--- What you should do ---
Please substitute "amount" for every "value" in the data below, leaving everything else unchanged, and omit the pictures from your answer.

--- Extracted records ---

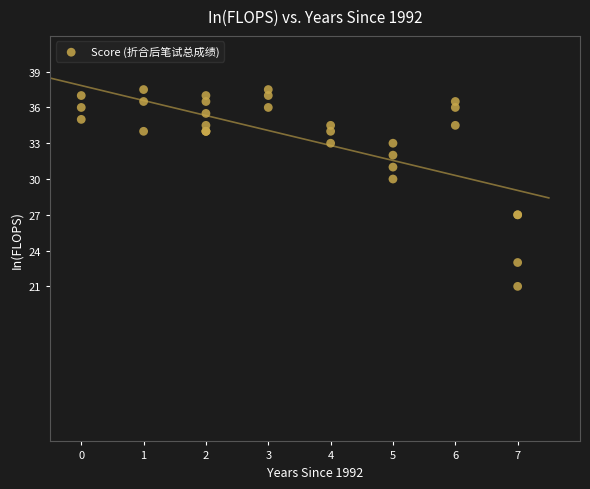

What Y value in the scatter plot is closest to 29?

30.0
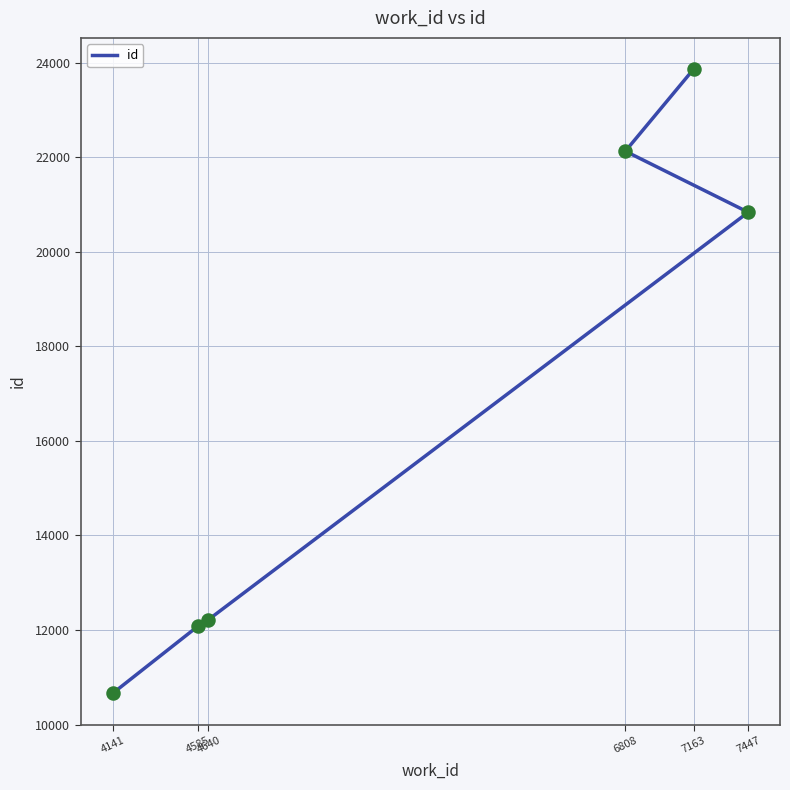

What is the change in value from 4585 to 7447?

+8754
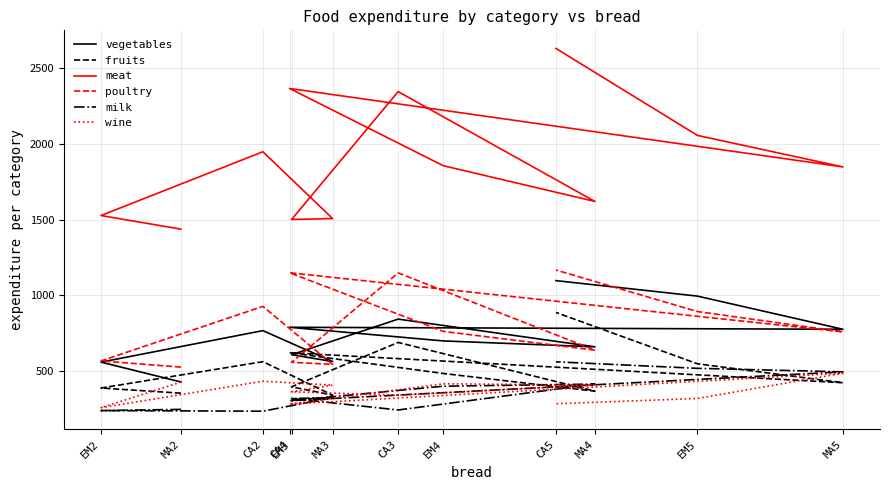

Where is the first local minimum for meat?

EM3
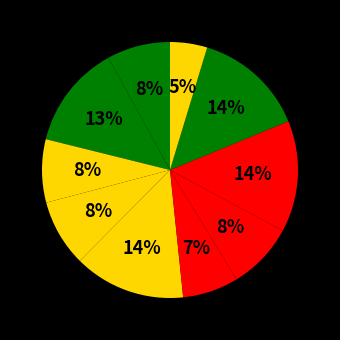

Rank the categories by value from lowest to highest.

9780996099905, 9780996099929, 9780996099936, 9780996099998, 9780997486438, 9780996099967, 9780996099943, 9781938326189, 9781945369025, 9781933916989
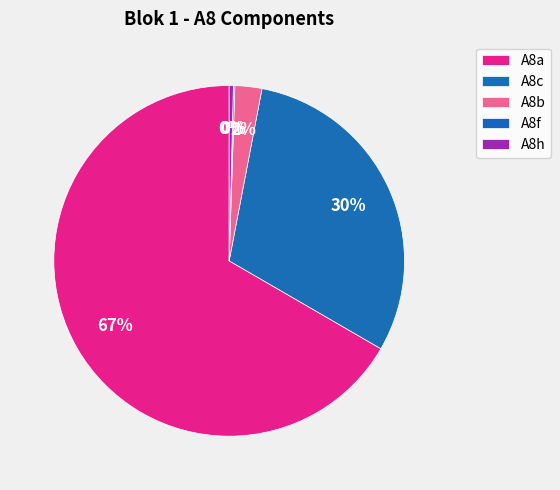

How many slices are in this pie chart?

5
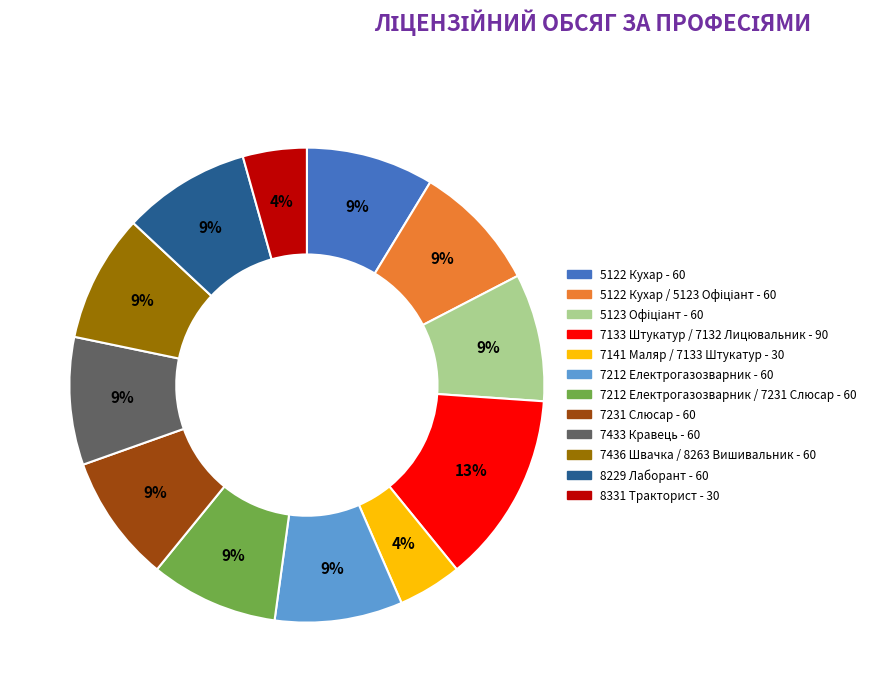

To the nearest percent, what is the average slice percentage?

8%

--- Exercise response ---
What Y amount in the scatter plot is closest to 29?

30.0

What is the change in amount from 4585 to 7447?

+8754

Where is the first local minimum for meat?

EM3

Rank the categories by amount from lowest to highest.

9780996099905, 9780996099929, 9780996099936, 9780996099998, 9780997486438, 9780996099967, 9780996099943, 9781938326189, 9781945369025, 9781933916989

How many slices are in this pie chart?

5

To the nearest percent, what is the average slice percentage?

8%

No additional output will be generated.